Problem requirements: Locate every line in the material below that contains the word "results" and copy each of those lines.

Data to examine:
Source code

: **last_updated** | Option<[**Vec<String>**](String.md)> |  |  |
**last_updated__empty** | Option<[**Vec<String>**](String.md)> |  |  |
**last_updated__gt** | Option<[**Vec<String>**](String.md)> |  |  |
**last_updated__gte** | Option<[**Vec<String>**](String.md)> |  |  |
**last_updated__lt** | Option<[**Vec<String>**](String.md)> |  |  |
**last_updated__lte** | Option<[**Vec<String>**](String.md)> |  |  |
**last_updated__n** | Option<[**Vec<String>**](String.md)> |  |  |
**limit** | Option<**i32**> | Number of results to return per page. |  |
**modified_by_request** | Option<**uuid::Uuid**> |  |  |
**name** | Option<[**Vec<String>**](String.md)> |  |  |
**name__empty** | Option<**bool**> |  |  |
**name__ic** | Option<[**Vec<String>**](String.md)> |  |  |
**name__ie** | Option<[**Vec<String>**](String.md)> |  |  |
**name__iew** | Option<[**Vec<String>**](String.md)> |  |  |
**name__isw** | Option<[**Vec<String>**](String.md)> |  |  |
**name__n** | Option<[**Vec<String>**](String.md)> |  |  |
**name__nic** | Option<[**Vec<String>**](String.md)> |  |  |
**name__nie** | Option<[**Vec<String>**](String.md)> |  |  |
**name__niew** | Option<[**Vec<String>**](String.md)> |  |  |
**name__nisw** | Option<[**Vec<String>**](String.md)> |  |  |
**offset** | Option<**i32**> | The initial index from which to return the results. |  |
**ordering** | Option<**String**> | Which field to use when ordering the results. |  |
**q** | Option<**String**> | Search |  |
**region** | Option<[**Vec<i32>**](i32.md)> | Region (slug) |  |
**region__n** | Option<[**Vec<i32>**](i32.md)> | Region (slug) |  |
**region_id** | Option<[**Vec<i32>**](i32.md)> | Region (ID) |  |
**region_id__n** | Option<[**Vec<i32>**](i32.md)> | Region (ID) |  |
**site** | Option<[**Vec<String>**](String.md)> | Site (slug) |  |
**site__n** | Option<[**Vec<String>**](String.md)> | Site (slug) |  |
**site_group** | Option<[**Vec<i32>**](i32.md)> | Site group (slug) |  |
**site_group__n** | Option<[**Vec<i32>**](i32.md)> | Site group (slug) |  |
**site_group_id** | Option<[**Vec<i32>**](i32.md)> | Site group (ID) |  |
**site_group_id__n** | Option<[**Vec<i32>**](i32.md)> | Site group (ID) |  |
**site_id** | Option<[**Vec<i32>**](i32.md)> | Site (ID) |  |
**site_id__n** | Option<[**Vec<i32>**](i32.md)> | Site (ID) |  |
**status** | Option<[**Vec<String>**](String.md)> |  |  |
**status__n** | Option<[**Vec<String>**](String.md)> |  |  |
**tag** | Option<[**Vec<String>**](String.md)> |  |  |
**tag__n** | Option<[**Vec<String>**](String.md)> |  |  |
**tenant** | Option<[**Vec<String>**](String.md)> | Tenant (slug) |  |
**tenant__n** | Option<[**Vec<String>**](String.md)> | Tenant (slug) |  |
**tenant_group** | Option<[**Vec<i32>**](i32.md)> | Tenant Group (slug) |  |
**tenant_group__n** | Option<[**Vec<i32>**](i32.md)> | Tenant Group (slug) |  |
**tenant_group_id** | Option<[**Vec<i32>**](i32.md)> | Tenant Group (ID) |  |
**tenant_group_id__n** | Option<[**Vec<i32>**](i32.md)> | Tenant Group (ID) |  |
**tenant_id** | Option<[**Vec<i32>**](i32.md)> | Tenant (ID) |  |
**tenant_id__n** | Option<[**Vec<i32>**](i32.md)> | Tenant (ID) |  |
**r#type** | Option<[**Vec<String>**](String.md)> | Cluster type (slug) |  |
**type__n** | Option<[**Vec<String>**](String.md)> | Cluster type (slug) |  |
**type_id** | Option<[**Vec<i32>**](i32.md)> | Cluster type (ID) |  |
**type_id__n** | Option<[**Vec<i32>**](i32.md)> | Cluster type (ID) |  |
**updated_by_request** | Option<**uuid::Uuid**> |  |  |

Exercise result:
**limit** | Option<**i32**> | Number of results to return per page. |  |
**offset** | Option<**i32**> | The initial index from which to return the results. |  |
**ordering** | Option<**String**> | Which field to use when ordering the results. |  |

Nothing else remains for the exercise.